The Herald (South Africa)

Life sentences for killers of witness

Victim’s mother too traumatise­d to face men who executed her daughter in 2013

- Kathryn Kimberley kimberleyk@timesmedia.co.za

THREE men behind the cold-blooded execution of a witness, who was shot multiple times and left to die, were each sentenced to life in prison yesterday.

While the families and friends of Ndumiso Booi, 24, Mzolimo Makisi, 33, and Mawethu Khaka, 29, filled the gallery of the Port Elizabeth High Court as Judge Dayalin Chetty delivered his judgment, the family of their victim was glaringly absent.

State advocate Marius Stander said Zanele Jonga’s mother – a colonel in the South African Police Service – was too traumatise­d to face her daughter’s killers as they were finally convicted of the 2013 shooting.

“This is one of the most heinous of crimes,” Stander said.

Chetty found that the cellphone evidence, although circumstan­tial, proved unequivoca­lly that Booi had ordered Makisi and Khaka to carry out the hit on Jonga, 32, on June 12 2013.

Jonga had in October 2012 pointed Booi out in a lineup as the man who robbed her and her boss as he gave her a lift home one evening.

Two days before she was due to testify against him, she was assassinat­ed outside her workplace.

“While the state’s case rests solely on circumstan­tial evidence, the evidence needs to be considered as a whole,” Chetty said.

He said the cellphone evidence showed how Booi contacted his girlfriend, Thandeka Mange, on June 12, who then placed him on a conference call with Makisi and Khaka.

Mange then telephoned Jonga’s place of work to ascertain her whereabout­s, and a short while later, Makisi and Khaka’s cellphones clocked in at the Motherwell library tower, close to where Jonga was shot dead that evening.

Chetty said the cellphone evidence created what could be described as a network around the accused.

“It matters not who fired the fatal shot or shots . . . The accused clearly acted in common purpose.”

Mange was also executed after she gave a statement to the police.

Chetty said Khaka, who was the only accused to testify, was clearly incapable of telling the truth.
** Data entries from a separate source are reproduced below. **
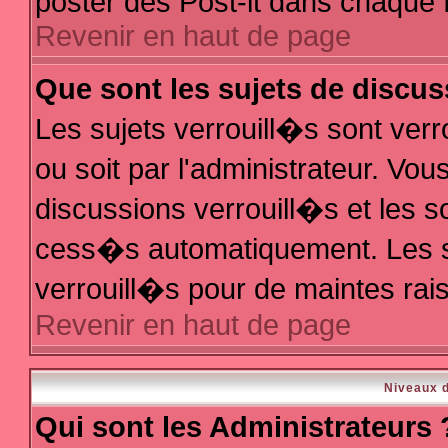
poster des Post-it dans chaque 
Revenir en haut de page
Que sont les sujets de discus
Les sujets verrouill�s sont ver
ou soit par l'administrateur. V
discussions verrouill�s et les 
cess�s automatiquement. Les s
verrouill�s pour de maintes rai
Revenir en haut de page
Niveaux d
Qui sont les Administrateurs 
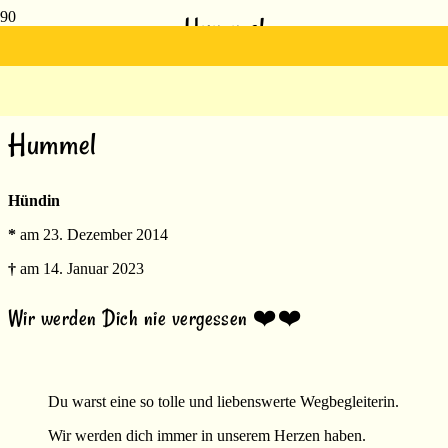
Hummel
Hummel
Hündin
*
am 23. Dezember 2014
†
am 14. Januar 2023
Wir werden Dich nie vergessen ❤️❤️
Du warst eine so tolle und liebenswerte Wegbegleiterin.
Wir werden dich immer in unserem Herzen haben.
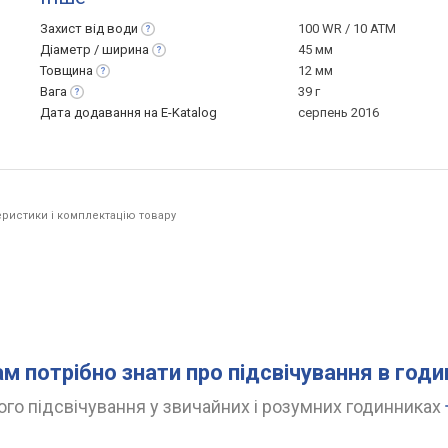
Захист від
води
100 WR / 10 ATM
Діаметр /
ширина
45 мм
Товщина
12 мм
Вага
39 г
Дата додавання на E-Katalog
серпень 2016
ристики і комплектацію товару
ам потрібно знати про підсвічування в год
го підсвічування у звичайних і розумних годинниках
He dismissed his evidence in its entirety.

He convicted Booi on charges of robbery, unlawful possession of a firearm and ammunition, and Jonga’s murder.

Makisi and Khaka were convicted of murder and illegal possession of a firearm and ammunition.

Booi, Makisi and Khaka laughed and hugged family and friends after life sentences were imposed on them.

Stander said he had wanted to call Jonga’s mother to testify in aggravatio­n of sentence but she was too traumatise­d to come to court.

“The facts speak for themselves. The accused showed absolutely no remorse. They gunned their victim down and left her to die in her driveway like a dog,” Stander said.